* Goal: Report each line of the records that contains the string "tangentPropagation", matching case exactly.

[Begin Task input]

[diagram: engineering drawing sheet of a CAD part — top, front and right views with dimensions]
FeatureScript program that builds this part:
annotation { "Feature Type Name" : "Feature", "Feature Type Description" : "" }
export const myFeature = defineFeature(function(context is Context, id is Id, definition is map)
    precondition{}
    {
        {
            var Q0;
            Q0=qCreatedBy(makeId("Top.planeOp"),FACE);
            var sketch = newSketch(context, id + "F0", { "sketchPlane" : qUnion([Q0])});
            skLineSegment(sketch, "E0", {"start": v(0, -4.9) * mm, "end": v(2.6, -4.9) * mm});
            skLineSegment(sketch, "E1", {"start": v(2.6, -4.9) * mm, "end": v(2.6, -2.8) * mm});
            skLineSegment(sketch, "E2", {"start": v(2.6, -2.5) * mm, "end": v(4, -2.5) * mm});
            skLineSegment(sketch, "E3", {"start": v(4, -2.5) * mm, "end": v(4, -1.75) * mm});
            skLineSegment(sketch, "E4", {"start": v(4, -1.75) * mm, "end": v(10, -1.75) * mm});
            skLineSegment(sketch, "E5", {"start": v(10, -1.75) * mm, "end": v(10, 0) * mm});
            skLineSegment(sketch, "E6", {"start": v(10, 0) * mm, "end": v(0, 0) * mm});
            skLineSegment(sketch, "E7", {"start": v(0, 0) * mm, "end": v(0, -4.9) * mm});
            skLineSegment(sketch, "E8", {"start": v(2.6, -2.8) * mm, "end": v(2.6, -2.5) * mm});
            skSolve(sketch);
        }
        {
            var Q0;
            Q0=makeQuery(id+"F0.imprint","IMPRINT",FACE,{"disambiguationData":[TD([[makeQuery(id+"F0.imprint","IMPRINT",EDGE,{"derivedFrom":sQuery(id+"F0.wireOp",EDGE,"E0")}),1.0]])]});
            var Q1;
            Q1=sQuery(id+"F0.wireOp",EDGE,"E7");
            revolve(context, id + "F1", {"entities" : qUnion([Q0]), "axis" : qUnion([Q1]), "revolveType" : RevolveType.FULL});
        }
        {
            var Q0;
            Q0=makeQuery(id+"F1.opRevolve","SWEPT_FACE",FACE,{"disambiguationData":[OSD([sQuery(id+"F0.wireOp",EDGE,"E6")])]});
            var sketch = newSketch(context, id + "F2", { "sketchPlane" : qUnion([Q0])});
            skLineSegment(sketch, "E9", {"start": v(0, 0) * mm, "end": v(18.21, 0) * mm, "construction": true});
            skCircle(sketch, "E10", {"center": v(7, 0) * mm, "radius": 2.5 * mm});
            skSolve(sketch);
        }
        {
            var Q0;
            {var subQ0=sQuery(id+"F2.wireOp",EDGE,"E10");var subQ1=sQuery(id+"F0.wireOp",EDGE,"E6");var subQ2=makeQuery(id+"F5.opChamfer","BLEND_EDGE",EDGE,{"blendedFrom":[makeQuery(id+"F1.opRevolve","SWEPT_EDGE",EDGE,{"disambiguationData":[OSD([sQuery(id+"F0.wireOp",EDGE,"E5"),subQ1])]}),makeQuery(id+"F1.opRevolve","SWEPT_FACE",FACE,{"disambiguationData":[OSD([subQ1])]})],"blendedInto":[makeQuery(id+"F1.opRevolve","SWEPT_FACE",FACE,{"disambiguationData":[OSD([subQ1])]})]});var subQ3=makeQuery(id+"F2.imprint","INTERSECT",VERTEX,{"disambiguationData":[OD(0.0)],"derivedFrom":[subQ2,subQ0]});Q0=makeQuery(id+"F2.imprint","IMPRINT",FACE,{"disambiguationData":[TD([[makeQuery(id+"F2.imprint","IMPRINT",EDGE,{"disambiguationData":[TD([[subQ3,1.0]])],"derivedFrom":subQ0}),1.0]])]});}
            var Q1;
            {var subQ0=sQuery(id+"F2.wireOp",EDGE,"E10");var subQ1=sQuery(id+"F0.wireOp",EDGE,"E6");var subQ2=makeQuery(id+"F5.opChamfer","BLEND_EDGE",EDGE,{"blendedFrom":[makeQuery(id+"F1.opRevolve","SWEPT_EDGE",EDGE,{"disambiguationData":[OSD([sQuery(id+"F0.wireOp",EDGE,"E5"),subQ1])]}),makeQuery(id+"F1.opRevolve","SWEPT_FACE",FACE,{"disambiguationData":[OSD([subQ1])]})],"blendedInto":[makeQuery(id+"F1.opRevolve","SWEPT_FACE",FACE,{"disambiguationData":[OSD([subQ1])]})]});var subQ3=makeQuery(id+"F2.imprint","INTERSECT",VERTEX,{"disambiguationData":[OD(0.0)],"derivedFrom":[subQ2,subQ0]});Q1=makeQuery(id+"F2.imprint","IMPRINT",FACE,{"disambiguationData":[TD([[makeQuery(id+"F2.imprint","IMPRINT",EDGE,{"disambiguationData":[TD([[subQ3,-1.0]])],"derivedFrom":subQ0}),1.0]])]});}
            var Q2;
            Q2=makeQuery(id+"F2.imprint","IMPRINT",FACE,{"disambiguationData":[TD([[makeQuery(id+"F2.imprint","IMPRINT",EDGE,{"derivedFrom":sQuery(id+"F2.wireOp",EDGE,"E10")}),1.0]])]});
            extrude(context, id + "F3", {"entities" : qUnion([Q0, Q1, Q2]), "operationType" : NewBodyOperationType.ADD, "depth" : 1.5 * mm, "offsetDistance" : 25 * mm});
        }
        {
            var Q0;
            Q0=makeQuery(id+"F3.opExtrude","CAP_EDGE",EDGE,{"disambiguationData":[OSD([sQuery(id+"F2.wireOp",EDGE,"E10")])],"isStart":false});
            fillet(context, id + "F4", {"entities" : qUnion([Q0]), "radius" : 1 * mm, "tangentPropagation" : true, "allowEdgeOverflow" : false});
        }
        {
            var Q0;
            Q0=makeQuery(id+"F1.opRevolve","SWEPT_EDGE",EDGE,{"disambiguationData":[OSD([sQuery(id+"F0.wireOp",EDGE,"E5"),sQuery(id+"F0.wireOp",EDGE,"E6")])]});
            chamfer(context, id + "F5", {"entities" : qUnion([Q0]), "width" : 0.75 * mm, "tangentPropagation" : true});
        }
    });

[End Task input]

* Reply to the task:
            fillet(context, id + "F4", {"entities" : qUnion([Q0]), "radius" : 1 * mm, "tangentPropagation" : true, "allowEdgeOverflow" : false});
            chamfer(context, id + "F5", {"entities" : qUnion([Q0]), "width" : 0.75 * mm, "tangentPropagation" : true});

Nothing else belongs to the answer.